● **What you have to do**:
Every record gets copied exactly, and no picture goes with it.

● **Provided data**:

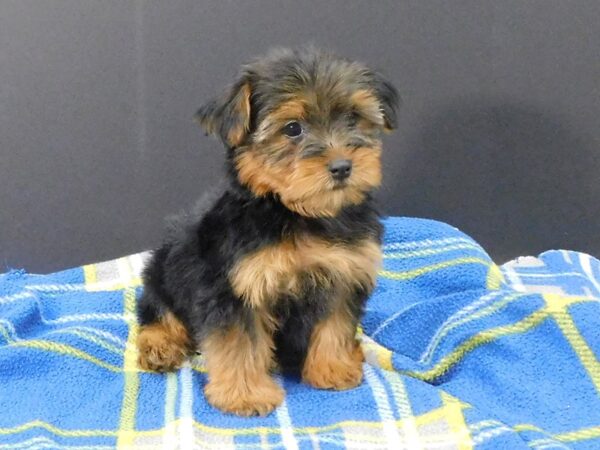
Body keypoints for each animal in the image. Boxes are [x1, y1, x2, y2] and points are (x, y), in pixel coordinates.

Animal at [136, 47, 398, 416]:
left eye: (352, 118)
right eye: (293, 129)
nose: (343, 167)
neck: (299, 214)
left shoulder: (345, 274)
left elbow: (335, 324)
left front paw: (333, 369)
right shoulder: (235, 286)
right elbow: (240, 343)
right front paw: (246, 395)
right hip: (164, 269)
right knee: (157, 310)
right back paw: (159, 346)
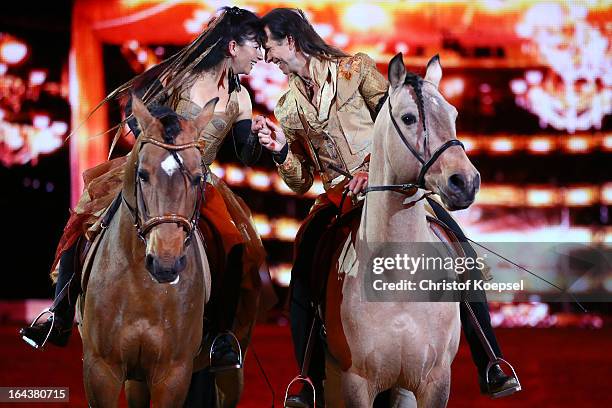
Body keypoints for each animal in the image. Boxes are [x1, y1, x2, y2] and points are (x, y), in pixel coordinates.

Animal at [78, 97, 218, 406]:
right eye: (142, 175)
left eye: (197, 178)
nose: (165, 264)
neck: (143, 289)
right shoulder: (100, 370)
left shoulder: (173, 374)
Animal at [328, 53, 480, 404]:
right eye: (409, 118)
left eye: (453, 114)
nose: (465, 182)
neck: (399, 276)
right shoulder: (354, 383)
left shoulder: (434, 381)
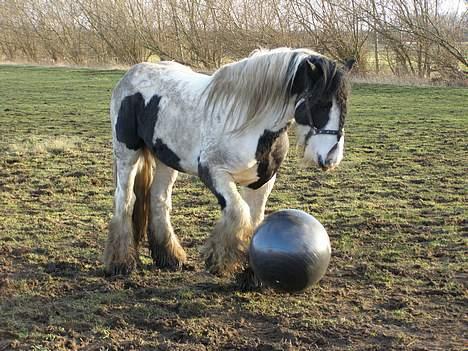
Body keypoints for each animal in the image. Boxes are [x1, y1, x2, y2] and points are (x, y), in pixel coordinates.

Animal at [104, 48, 354, 280]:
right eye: (321, 103)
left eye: (344, 104)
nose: (332, 157)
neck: (250, 124)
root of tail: (134, 72)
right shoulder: (213, 173)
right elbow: (238, 211)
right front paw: (221, 261)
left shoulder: (262, 182)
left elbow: (255, 222)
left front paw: (252, 277)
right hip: (127, 154)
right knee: (126, 200)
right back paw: (121, 263)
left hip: (166, 160)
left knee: (159, 200)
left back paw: (170, 258)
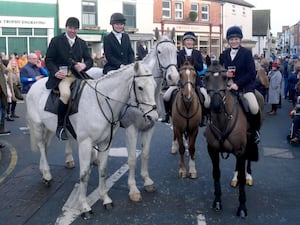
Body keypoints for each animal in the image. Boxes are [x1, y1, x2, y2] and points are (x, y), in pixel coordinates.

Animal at [26, 61, 157, 218]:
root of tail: (35, 84)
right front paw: (84, 206)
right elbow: (84, 175)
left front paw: (105, 199)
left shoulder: (105, 142)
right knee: (41, 146)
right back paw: (46, 174)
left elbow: (103, 170)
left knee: (45, 147)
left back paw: (44, 172)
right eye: (140, 87)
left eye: (155, 85)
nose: (153, 117)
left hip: (49, 129)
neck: (100, 103)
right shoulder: (85, 144)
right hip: (38, 126)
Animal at [204, 61, 264, 218]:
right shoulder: (212, 150)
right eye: (206, 78)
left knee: (247, 161)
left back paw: (249, 176)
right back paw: (235, 179)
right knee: (238, 165)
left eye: (225, 77)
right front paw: (217, 201)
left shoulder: (241, 150)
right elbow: (216, 173)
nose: (216, 106)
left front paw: (242, 207)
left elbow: (242, 177)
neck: (223, 120)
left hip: (248, 143)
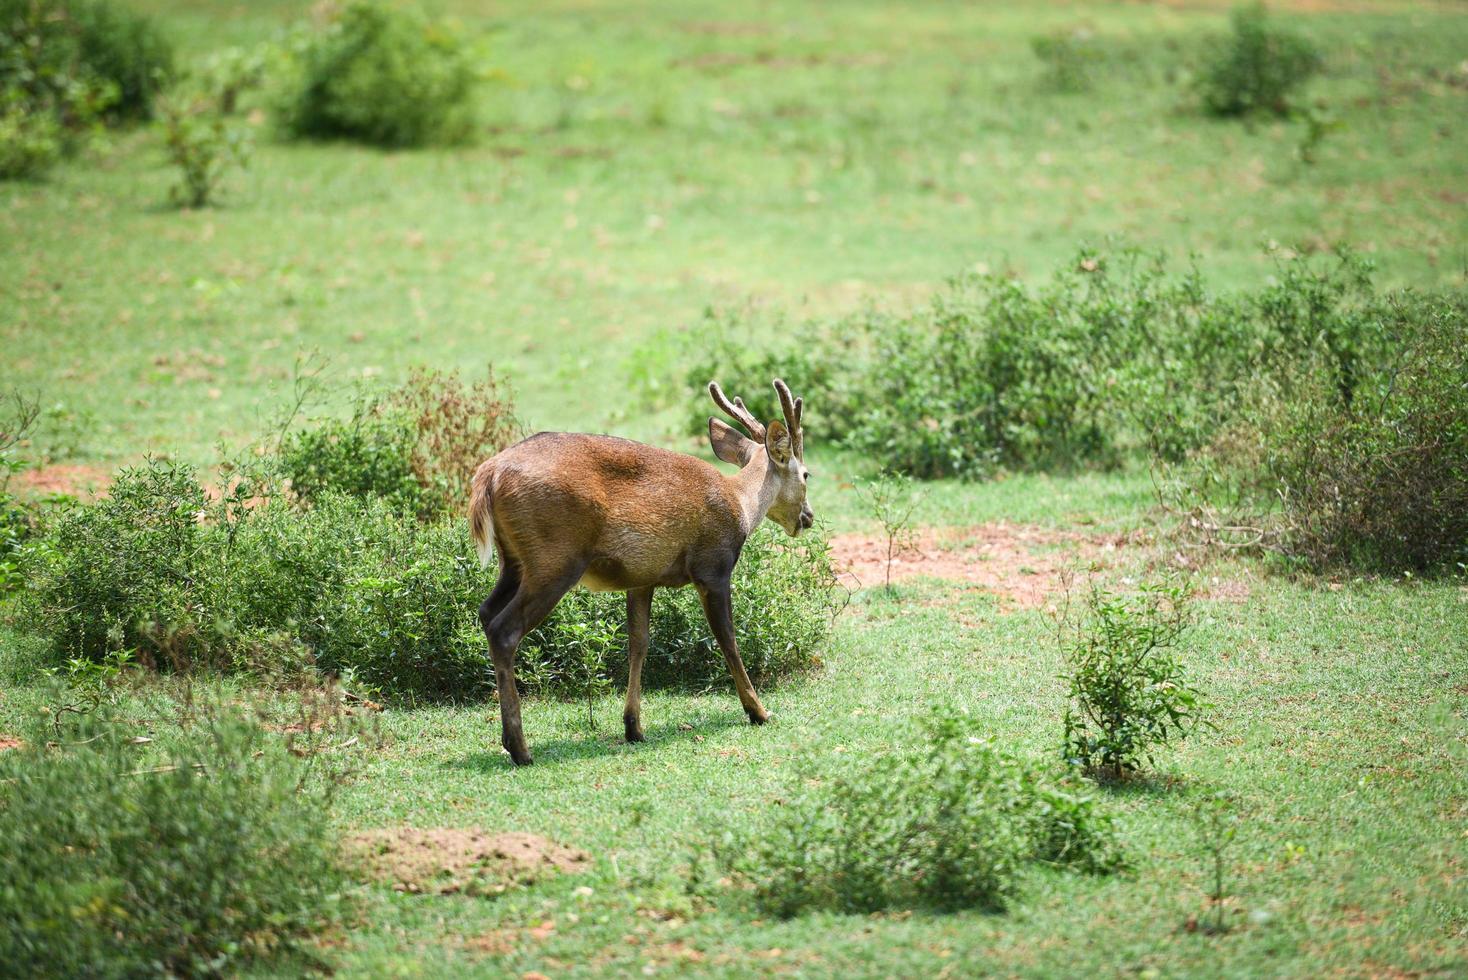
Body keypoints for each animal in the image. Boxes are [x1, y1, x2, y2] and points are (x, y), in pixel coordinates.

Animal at [469, 378, 816, 762]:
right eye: (806, 473)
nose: (808, 517)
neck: (741, 504)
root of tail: (488, 476)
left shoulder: (642, 578)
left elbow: (639, 642)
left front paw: (633, 726)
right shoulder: (713, 565)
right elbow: (727, 638)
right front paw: (758, 710)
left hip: (514, 561)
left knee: (485, 612)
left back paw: (509, 740)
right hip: (555, 558)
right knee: (504, 629)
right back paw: (520, 748)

● **Reply to the task**:
Body keypoints for each animal in the image. Boxes are [x1, y1, x2, y2] and points are (x, y), in pixel coordinates.

Animal at [136, 47, 398, 416]:
left eye: (352, 118)
right eye: (293, 129)
nose: (343, 167)
neck: (299, 214)
left shoulder: (345, 274)
left elbow: (335, 324)
left front paw: (333, 369)
right shoulder: (235, 286)
right elbow: (240, 343)
right front paw: (246, 395)
right hip: (164, 269)
right knee: (157, 310)
right back paw: (159, 346)
Body keypoints for each animal in the image. Boxes are [x1, y1, x2, y2] and points are (x, y), in pixel coordinates.

Animal at [78, 97, 218, 406]:
right eye: (142, 175)
left eye: (197, 178)
nose: (165, 264)
neck: (143, 289)
right shoulder: (100, 370)
left shoulder: (173, 374)
Animal at [328, 53, 480, 404]:
right eye: (409, 118)
left eye: (453, 114)
nose: (465, 182)
neck: (399, 276)
right shoulder: (354, 383)
left shoulder: (434, 381)
Body keypoints for each animal in the image. Boxes are [x1, y1, x2, y2] and points are (x, y), in pixel coordinates.

Animal at [104, 48, 354, 280]:
right eye: (321, 103)
left eye: (344, 104)
nose: (332, 157)
neck: (250, 124)
root of tail: (134, 72)
right shoulder: (213, 173)
right elbow: (238, 211)
right front paw: (221, 261)
left shoulder: (262, 182)
left elbow: (255, 222)
left front paw: (252, 277)
right hip: (127, 154)
right knee: (126, 200)
right back paw: (121, 263)
left hip: (166, 160)
left knee: (159, 200)
left back paw: (170, 258)
Body keypoints for each animal in the image. Boxes are [x1, y1, x2, y2] and points are (x, y), in pixel coordinates.

Animal at [26, 61, 157, 218]:
root of tail: (35, 84)
right front paw: (84, 206)
right elbow: (84, 175)
left front paw: (105, 199)
left shoulder: (105, 142)
right knee: (41, 146)
right back paw: (46, 174)
left elbow: (103, 170)
left knee: (45, 147)
left back paw: (44, 172)
right eye: (140, 87)
left eye: (155, 85)
nose: (153, 117)
left hip: (49, 129)
neck: (100, 103)
right shoulder: (85, 144)
right hip: (38, 126)
Animal at [204, 61, 264, 218]:
right shoulder: (212, 150)
right eye: (206, 78)
left knee: (247, 161)
left back paw: (249, 176)
right back paw: (235, 179)
right knee: (238, 165)
left eye: (225, 77)
right front paw: (217, 201)
left shoulder: (241, 150)
right elbow: (216, 173)
nose: (216, 106)
left front paw: (242, 207)
left elbow: (242, 177)
neck: (223, 120)
left hip: (248, 143)
Body keypoints for each animal in the image. Boxes are [x1, y1, x2, y2] and points are (x, y), in pixel coordinates.

Animal at [469, 378, 816, 762]:
right eye: (806, 473)
nose: (808, 517)
neck: (741, 504)
root of tail: (488, 476)
left shoulder: (642, 578)
left elbow: (639, 642)
left front paw: (633, 726)
right shoulder: (713, 565)
right elbow: (727, 638)
right front paw: (758, 710)
left hip: (514, 561)
left knee: (485, 612)
left back paw: (509, 740)
right hip: (555, 558)
right knee: (504, 629)
right back paw: (520, 748)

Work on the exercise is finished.